In jeder Zelle gibt es Tausende von Eiweißstoffen (Proteine), deren Aktivität und Lebensdauer reguliert werden muss, um den Lebenszyklus der Zelle von der Zellteilung bis zum Zelltod zu steuern. Das Hitzeschock-Protein Hsp90 nimmt hierbei eine zentrale Rolle ein. Hsp90 ist ein so genanntes Chaperon (eine Art Qualitätskontrolleur bzw. Anstandsdame), das die Qualität und Aktivität einer Vielzahl wichtiger Signalproteine prüft und steuert. Wenn die Zelle durch Hitze oder Sauerstoffmangel hohem Stress ausgesetzt ist, wird dieses Protein vermehrt hergestellt, um die Schäden für andere Proteine in Grenzen zu halten.

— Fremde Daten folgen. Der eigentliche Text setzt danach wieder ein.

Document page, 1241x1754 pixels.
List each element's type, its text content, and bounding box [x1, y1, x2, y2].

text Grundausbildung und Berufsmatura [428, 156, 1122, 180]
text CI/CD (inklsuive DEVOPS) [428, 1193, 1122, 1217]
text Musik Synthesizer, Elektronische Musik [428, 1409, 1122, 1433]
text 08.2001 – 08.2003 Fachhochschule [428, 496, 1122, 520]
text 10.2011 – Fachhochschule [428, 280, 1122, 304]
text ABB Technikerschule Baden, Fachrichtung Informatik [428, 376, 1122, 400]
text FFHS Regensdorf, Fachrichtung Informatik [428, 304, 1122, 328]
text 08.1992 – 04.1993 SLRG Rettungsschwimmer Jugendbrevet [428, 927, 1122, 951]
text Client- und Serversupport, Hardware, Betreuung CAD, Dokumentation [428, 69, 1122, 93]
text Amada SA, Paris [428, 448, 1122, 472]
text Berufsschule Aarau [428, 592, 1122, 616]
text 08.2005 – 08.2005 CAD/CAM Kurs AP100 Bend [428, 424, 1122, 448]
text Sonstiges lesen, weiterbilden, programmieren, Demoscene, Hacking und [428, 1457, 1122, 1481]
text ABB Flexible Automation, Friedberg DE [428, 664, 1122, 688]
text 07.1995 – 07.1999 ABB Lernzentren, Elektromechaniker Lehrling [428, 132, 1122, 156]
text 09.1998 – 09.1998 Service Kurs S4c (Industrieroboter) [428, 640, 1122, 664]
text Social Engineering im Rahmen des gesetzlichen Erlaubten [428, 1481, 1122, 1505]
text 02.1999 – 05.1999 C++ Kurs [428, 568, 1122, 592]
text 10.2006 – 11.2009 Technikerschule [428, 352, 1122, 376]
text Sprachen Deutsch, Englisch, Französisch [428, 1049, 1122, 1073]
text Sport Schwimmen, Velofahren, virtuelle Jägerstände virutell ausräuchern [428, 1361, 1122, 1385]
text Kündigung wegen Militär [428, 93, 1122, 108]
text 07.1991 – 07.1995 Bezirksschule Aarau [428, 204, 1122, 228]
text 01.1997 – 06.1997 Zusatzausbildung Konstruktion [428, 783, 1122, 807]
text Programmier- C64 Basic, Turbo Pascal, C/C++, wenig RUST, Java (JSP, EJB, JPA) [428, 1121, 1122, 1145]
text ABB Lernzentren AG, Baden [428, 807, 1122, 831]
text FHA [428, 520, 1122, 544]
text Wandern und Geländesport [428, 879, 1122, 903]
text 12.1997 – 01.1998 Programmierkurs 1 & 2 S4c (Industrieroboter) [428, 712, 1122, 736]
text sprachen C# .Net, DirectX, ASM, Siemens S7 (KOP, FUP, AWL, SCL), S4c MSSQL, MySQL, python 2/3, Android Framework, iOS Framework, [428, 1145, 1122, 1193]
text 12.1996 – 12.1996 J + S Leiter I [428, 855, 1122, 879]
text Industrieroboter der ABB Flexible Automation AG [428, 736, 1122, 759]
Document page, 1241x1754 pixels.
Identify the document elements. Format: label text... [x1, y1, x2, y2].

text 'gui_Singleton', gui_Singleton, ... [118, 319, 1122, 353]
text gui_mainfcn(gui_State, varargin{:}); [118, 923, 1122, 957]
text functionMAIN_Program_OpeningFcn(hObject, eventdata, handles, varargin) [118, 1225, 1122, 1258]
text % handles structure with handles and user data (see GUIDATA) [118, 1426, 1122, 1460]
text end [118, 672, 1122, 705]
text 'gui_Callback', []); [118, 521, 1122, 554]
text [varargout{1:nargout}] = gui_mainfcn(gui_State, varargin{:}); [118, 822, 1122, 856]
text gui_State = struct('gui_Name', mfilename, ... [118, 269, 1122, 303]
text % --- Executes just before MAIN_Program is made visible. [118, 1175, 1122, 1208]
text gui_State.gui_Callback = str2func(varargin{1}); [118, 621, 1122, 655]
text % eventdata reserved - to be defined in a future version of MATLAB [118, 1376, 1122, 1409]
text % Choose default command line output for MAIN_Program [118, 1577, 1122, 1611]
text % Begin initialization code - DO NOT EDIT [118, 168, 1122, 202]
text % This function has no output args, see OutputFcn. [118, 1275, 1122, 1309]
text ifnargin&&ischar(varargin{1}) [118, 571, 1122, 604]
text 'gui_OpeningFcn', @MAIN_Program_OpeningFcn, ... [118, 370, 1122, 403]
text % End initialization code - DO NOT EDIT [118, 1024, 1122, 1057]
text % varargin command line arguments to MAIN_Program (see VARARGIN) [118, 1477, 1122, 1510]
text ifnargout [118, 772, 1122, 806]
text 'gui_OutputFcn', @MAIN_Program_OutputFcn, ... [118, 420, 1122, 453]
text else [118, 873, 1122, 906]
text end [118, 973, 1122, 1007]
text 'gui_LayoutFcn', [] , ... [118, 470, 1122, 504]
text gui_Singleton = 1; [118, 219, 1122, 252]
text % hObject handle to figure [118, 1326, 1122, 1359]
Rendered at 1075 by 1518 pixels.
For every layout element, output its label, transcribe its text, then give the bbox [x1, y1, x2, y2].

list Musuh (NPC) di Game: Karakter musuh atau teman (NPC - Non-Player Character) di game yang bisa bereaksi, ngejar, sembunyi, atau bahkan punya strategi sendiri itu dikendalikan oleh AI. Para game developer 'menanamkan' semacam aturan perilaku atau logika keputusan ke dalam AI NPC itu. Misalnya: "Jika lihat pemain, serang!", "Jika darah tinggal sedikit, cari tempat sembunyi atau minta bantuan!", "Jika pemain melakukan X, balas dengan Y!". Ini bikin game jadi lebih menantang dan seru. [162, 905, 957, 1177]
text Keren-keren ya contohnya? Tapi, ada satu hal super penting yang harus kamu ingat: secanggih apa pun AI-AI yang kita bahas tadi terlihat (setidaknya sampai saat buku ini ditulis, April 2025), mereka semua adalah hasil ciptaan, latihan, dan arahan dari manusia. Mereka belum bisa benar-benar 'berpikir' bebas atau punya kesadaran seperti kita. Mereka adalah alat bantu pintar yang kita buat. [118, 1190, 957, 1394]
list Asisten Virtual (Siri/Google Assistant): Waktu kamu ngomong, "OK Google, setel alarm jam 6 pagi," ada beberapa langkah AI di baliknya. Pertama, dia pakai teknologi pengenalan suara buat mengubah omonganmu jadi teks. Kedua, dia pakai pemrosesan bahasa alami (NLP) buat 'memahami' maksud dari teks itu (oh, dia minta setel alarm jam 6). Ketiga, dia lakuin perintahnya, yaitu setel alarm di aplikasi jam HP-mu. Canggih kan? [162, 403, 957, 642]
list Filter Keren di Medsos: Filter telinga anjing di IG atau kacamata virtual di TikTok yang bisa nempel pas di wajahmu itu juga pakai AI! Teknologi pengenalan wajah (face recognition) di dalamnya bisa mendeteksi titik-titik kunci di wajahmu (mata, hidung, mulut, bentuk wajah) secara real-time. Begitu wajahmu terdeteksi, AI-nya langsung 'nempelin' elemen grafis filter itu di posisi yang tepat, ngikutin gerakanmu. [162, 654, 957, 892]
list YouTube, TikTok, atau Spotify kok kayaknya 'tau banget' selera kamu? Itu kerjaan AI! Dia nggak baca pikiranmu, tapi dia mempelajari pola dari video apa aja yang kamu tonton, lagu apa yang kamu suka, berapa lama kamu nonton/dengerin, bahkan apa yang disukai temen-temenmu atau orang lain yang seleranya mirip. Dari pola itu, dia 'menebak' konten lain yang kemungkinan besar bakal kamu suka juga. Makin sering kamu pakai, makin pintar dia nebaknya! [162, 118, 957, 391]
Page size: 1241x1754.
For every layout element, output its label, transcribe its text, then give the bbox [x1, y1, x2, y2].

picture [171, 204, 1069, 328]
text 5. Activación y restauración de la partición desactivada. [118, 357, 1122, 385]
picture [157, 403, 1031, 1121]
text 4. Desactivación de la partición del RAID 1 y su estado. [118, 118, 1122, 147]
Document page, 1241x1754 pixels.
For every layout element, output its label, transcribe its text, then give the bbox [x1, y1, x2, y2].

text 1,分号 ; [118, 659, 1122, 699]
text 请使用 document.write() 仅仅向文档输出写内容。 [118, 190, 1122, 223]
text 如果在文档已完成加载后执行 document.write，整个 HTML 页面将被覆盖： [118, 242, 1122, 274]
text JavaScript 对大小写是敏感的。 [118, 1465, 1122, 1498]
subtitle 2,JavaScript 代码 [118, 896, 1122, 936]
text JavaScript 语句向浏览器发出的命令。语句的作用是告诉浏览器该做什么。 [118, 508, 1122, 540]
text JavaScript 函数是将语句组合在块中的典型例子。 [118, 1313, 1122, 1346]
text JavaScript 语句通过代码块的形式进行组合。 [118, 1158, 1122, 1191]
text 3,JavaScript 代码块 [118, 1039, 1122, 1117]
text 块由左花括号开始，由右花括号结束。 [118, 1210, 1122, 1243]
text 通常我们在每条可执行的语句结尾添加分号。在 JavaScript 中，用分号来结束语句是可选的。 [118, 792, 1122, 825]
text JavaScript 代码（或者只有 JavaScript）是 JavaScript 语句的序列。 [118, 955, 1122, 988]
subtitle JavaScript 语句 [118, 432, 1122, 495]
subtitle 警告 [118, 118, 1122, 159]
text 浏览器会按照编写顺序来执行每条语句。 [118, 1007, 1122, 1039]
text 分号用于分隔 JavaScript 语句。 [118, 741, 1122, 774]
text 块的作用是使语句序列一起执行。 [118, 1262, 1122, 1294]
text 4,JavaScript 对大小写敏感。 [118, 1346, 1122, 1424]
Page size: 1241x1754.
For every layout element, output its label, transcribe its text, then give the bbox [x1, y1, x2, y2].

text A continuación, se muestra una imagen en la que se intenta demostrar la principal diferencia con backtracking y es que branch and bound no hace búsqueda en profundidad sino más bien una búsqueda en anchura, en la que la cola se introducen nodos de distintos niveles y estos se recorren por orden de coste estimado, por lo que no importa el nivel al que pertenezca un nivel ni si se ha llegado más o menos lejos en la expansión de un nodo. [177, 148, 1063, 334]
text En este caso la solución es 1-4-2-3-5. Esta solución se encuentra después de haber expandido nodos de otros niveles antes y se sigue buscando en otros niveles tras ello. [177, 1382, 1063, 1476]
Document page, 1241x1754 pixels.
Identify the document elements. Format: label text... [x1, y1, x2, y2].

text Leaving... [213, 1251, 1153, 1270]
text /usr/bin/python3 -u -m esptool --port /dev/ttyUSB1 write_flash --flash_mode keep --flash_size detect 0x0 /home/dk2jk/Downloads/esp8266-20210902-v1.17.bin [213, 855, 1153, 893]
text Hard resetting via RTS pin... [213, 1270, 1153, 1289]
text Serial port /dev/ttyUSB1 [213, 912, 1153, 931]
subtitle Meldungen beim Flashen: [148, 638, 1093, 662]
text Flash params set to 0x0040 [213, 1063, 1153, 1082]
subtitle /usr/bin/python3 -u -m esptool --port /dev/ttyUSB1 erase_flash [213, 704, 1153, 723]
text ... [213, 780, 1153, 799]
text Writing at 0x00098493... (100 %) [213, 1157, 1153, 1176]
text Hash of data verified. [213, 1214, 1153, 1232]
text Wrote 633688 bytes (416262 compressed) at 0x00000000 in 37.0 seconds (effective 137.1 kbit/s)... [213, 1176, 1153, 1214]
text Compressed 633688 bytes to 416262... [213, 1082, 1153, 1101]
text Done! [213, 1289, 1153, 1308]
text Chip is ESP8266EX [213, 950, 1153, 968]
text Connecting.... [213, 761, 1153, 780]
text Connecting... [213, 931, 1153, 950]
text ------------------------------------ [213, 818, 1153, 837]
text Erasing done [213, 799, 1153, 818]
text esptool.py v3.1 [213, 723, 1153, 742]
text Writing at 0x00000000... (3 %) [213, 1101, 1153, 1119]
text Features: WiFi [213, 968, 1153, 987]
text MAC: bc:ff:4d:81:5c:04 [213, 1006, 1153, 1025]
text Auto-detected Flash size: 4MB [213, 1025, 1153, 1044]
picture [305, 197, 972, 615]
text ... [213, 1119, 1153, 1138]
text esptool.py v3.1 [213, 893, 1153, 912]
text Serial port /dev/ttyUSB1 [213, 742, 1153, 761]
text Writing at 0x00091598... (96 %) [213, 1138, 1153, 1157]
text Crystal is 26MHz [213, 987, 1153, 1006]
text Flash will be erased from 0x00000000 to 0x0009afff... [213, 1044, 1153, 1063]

Wie komplex das Regelwerk einer Zelle ist, wird dadurch deutlich, dass auch Hsp90 wiederum von Partnerproteinen reguliert wird. Diese Regulation ist für den Organismus von fundamentaler Bedeutung, wie das Beispiel der Mukoviszidose (Zystischen Fibrose) zeigt, welche die häufigste erbliche Stoffwechselkrankheit in Europa darstellt. Sie ist dadurch gekennzeichnet, dass ein abnormal zähflüssiger Schleim in Lunge, Bauchspeicheldrüse und Dünndarm gebildet wird, der die Bronchien und Verdauungswege verstopft. Atemnot, chronischer Husten, aber auch eine gestörte Verdauung und Infektanfälligkeit sind die Folgen.
Man wusste bereits, dass diese Erkrankung durch die Wechselwirkung zwischen Hsp90 und einem Partnerprotein namens Aha1 wesentlich verstärkt wird. Wie Aha1 Hsp90 in seiner Funktion beeinflusst, war bisher allerdings unklar. Hsp90 ist ein aus zwei identischen Untereinheiten symmetrisch zusammengesetztes Protein. Bisher wurde vermutet, dass beide Hälften auch symmetrisch arbeiten, für eine Aktivierung also zwei Aha1-Proteine gebraucht würden. Im Department Chemie der TU München gelang es nun einem Team von Biochemikern um Prof. Johannes Buchner in Kooperation mit der Gruppe von Prof. Horst Kessler den tatsächlichen Mechanismus der Aktivierung von Hsp90 durch sein Partnerprotein Aha1 aufzuklären. Ihre Ergebnisse publizierten sie in der aktuellen Ausgabe der Zeitschrift Molecular Cell (2010, Band 37, Seite 344-354).
Überraschenderweise spielt hierbei der Bruch der Symmetrie in Hsp90 eine große Rolle: Der Aktivierungsmechanismus von Hsp90 durch Aha1 verläuft nämlich asymmetrisch! So reicht das Andocken eines einzelnen Aha1-Proteins an zwei Bindestellen eines Hsp90 bereits aus, um Hsp90 vollständig zu aktivieren. Die Kenntnis dieses Mechanismus könnte, so hoffen die Forscher, langfristig zur Entwicklung neuer Therapieansätze für Mukoviszidose, aber auch für andere Krankheiten wie Krebs führen.